Interesting and entertaining, if a bit rambling
12 November 2005 | by ink-stainedSee all my reviews

The Protocols was obviously a very personal project for Levin, his chance to get at the eternal question: why always the Jews? It was inspired by a single conversation the filmmaker had with an Arab cabdriver who was convinced that Israel was behind the 9-11 attacks. How did the cab driver know this? Because he had read it in the book "The Protocols of the Elders of Zion."

The century-old book purports to be the minutes of a secret meeting of Jewish leaders in which they lay out their plans for world domination. In fact, it's a fraud; most of the book was plagiarized from earlier works of fiction. Mainstream western society declared it out-of-bounds over 80 years ago. Yet as Levin documents the book remains remarkably popular both on the fringes of American society and throughout the Arab and Muslim worlds.

Levin tries to get to the bottom of this by interviewing neo-Nazis, Palestinians, radical black activists, conspiracy theorists, Christian evangelical leaders and various Jews. The most fascinating and disturbing bits are clips from Arab TV shows which dramatize the Protocols as if they were historical fact.

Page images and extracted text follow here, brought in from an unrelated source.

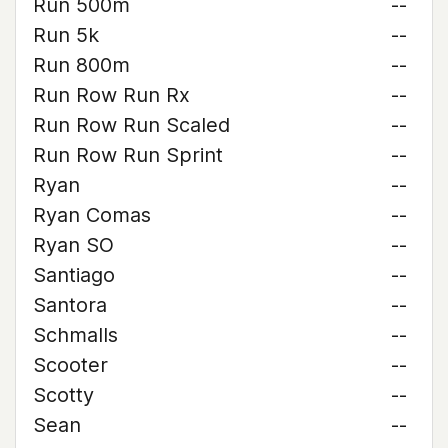
Run 500m
--
Run 5k
--
Run 800m
--
Run Row Run Rx
--
Run Row Run Scaled
--
Run Row Run Sprint
--
Ryan
--
Ryan Comas
--
Ryan SO
--
Santiago
--
Santora
--
Schmalls
--
Scooter
--
Scotty
--
Sean
--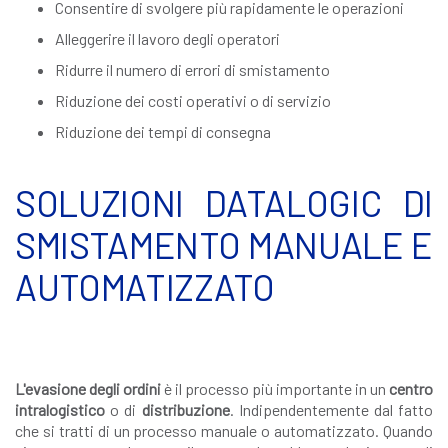
Consentire di svolgere più rapidamente le operazioni
Alleggerire il lavoro degli operatori
Ridurre il numero di errori di smistamento
Riduzione dei costi operativi o di servizio
Riduzione dei tempi di consegna
SOLUZIONI DATALOGIC DI
SMISTAMENTO MANUALE E
AUTOMATIZZATO
L'evasione degli ordini
è il processo più importante in un
centro
intralogistico
o di
distribuzione
. Indipendentemente dal fatto
che si tratti di un processo manuale o automatizzato. Quando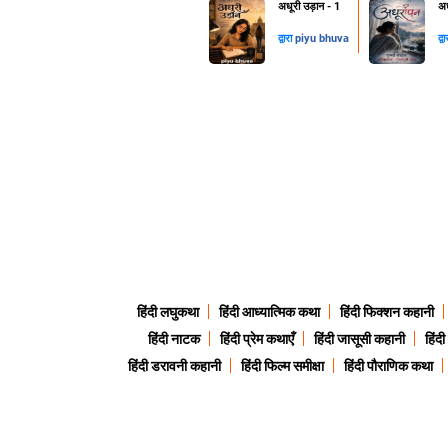
अधूरी उड़ान - 1
अध
द्वारा
piyu bhuva
द्व
हिंदी लघुकथा
हिंदी आध्यात्मिक कथा
हिंदी फिक्शन कहानी
हिंदी नाटक
हिंदी प्रेम कथाएँ
हिंदी जासूसी कहानी
हिंद
हिंदी डरावनी कहानी
हिंदी फिल्म समीक्षा
हिंदी पौराणिक कथा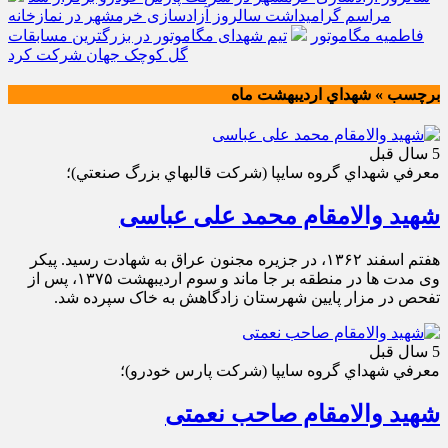
مراسم گرامیداشت سالروز آزادسازی خرمشهر در نمازخانه
فاطمیه مگاموتور
تیم شهدای مگاموتور در بزرگترین مسابقات
گل کوچک جهان شرکت کرد
برچسب » شهداي ارديبهشت ماه
5 سال قبل
معرفي شهداي گروه سايپا (شركت قالبهاي بزرگ صنعتي)؛
شهید والامقام محمد علی عباسی
هفتم اسفند ۱۳۶۲‏، در جزیره ‏مجنون عراق به شهادت رسید. پیکر
وی مدت ها در منطقه بر جا ماند و سوم اردیبهشت ۱۳۷۵‏، پس از
تفحص در مزار پایین شهرستان زادگاهش به خاک سپرده ‏شد.
5 سال قبل
معرفي شهداي گروه سايپا (شركت پارس خودرو)؛
شهید والامقام صاحب نعمتی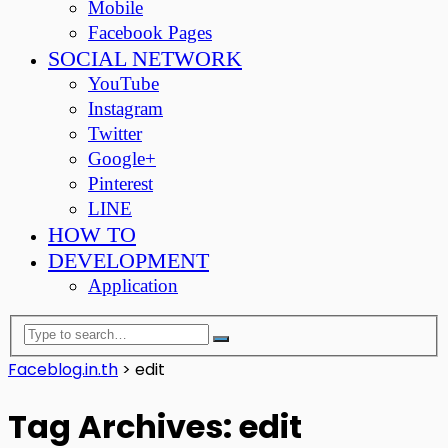
Mobile
Facebook Pages
SOCIAL NETWORK
YouTube
Instagram
Twitter
Google+
Pinterest
LINE
HOW TO
DEVELOPMENT
Application
Faceblog.in.th
>
edit
Tag Archives: edit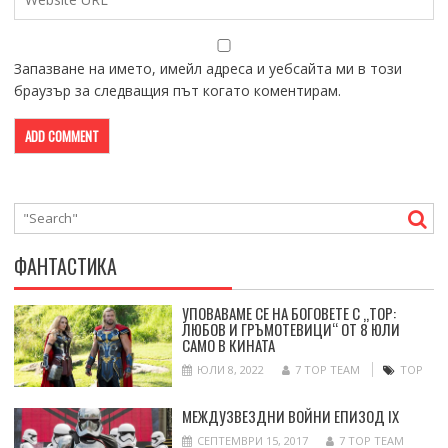
Запазване на името, имейл адреса и уебсайта ми в този
браузър за следващия път когато коментирам.
ФАНТАСТИКА
УПОВАВАМЕ СЕ НА БОГОВЕТЕ С „ТОР:
ЛЮБОВ И ГРЪМОТЕВИЦИ“ ОТ 8 ЮЛИ
САМО В КИНАТА
ЮЛИ 8, 2022
7 TOP TEAM
ТОР
МЕЖДУЗВЕЗДНИ ВОЙНИ ЕПИЗОД IX
СЕПТЕМВРИ 15, 2017
7 TOP TEAM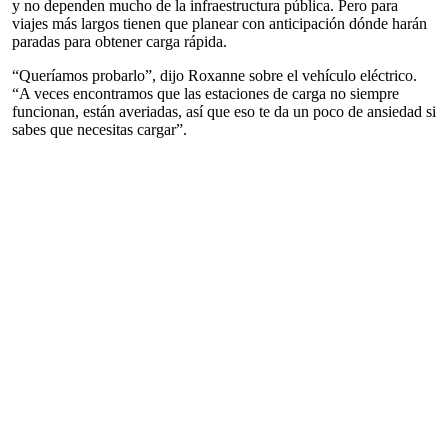
y no dependen mucho de la infraestructura pública. Pero para
viajes más largos tienen que planear con anticipación dónde harán
paradas para obtener carga rápida.
“Queríamos probarlo”, dijo Roxanne sobre el vehículo eléctrico.
“A veces encontramos que las estaciones de carga no siempre
funcionan, están averiadas, así que eso te da un poco de ansiedad si
sabes que necesitas cargar”.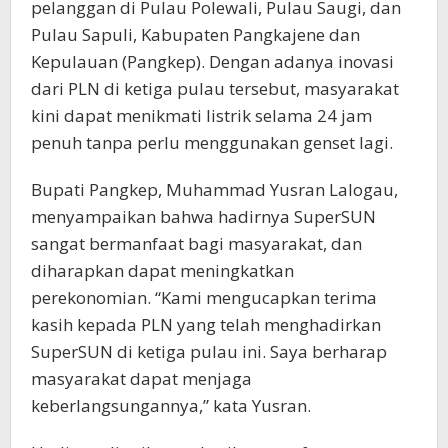
pelanggan di Pulau Polewali, Pulau Saugi, dan
Pulau Sapuli, Kabupaten Pangkajene dan
Kepulauan (Pangkep). Dengan adanya inovasi
dari PLN di ketiga pulau tersebut, masyarakat
kini dapat menikmati listrik selama 24 jam
penuh tanpa perlu menggunakan genset lagi.
Bupati Pangkep, Muhammad Yusran Lalogau,
menyampaikan bahwa hadirnya SuperSUN
sangat bermanfaat bagi masyarakat, dan
diharapkan dapat meningkatkan
perekonomian. “Kami mengucapkan terima
kasih kepada PLN yang telah menghadirkan
SuperSUN di ketiga pulau ini. Saya berharap
masyarakat dapat menjaga
keberlangsungannya,” kata Yusran.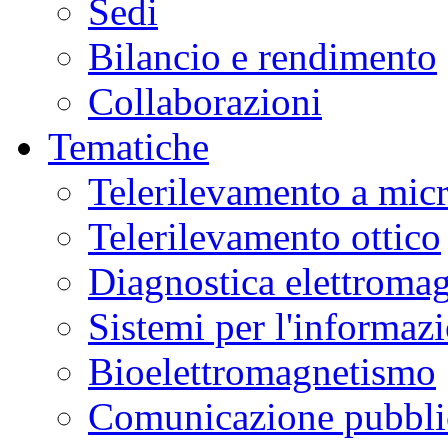
Sedi
Bilancio e rendimento
Collaborazioni
Tematiche
Telerilevamento a mic
Telerilevamento ottico
Diagnostica elettromag
Sistemi per l'informaz
Bioelettromagnetismo
Comunicazione pubblic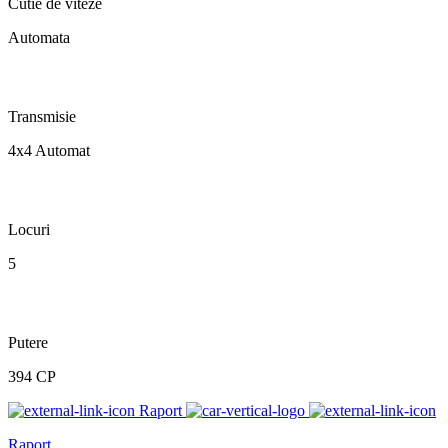
Cutie de viteze
Automata
Transmisie
4x4 Automat
Locuri
5
Putere
394 CP
Raport
Raport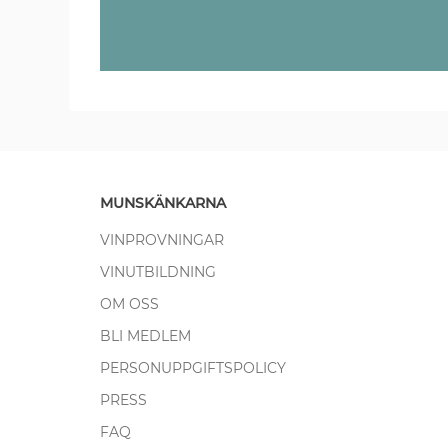
MUNSKÄNKARNA
VINPROVNINGAR
VINUTBILDNING
OM OSS
BLI MEDLEM
PERSONUPPGIFTSPOLICY
PRESS
FAQ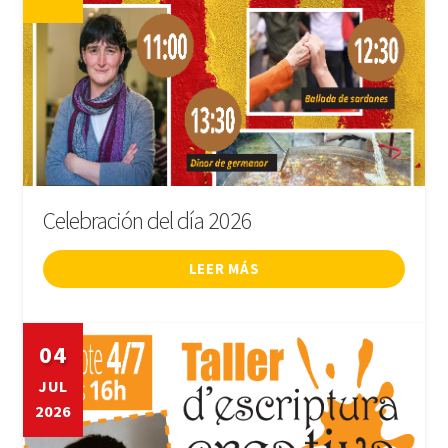
Celebración del día 2026
LEER MÁS
04
JUL
2026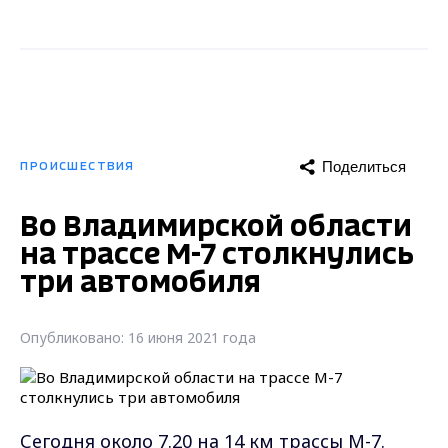
Поделиться
ПРОИСШЕСТВИЯ
Во Владимирской области
на трассе М-7 столкнулись
три автомобиля
Опубликовано: 16 июня 2021 года
Сегодня около 7.20 на 14 км трассы М-7.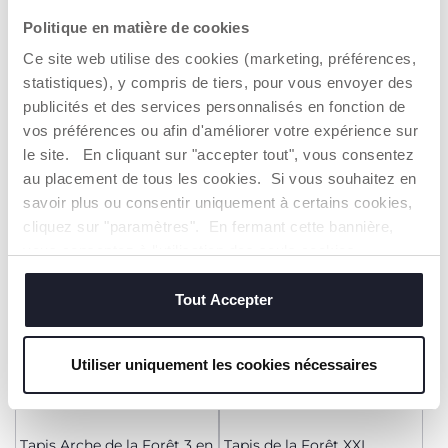
Politique en matière de cookies
+ COULEURS
Ce site web utilise des cookies (marketing, préférences,
Tapis d'Eveil Color Gym
Tapis d'activités
statistiques), y compris de tiers, pour vous envoyer des
Out&Indoor
54,99 €
39,99 €
publicités et des services personnalisés en fonction de
vos préférences ou afin d'améliorer votre expérience sur
le site. En cliquant sur "accepter tout", vous consentez
AJOUTER
AJOUTER
au placement de tous les cookies. Si vous souhaitez en
savoir plus ou consentir uniquement à certains cookies,
2=3
2=3
cliquez sur "paramètres". En fermant cette bannière,
vous consentez à l'utilisation des seuls cookies
techniques, qui sont essentiels au service demandé.
Tout Accepter
Utiliser uniquement les cookies nécessaires
Tapis Arche de la Forêt 3 en
Tapis de la Forêt XXL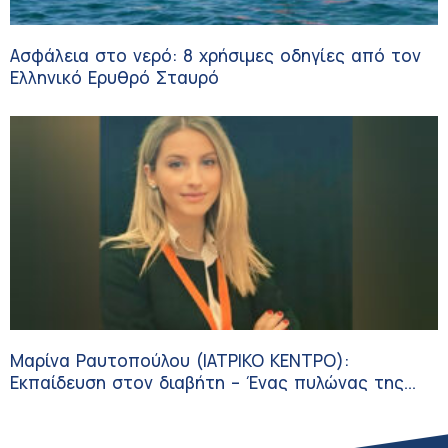
Ασφάλεια στο νερό: 8 χρήσιμες οδηγίες από τον
Ελληνικό Ερυθρό Σταυρό
Μαρίνα Ραυτοπούλου (ΙΑΤΡΙΚΟ ΚΕΝΤΡΟ):
Εκπαίδευση στον διαβήτη – Ένας πυλώνας της
σύγχρονης φροντίδας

He never quite gets to the bottom of it -- he's not exactly the most probing of interviewers -- but the results are never less than fascinating. He deserves enormous credit for his bravery in talking to many of these people as well as his willingness to explore the "don't go there" areas of Jewish conspiracy myths. Watch it with some friends then go to a coffee shop and have a good discussion.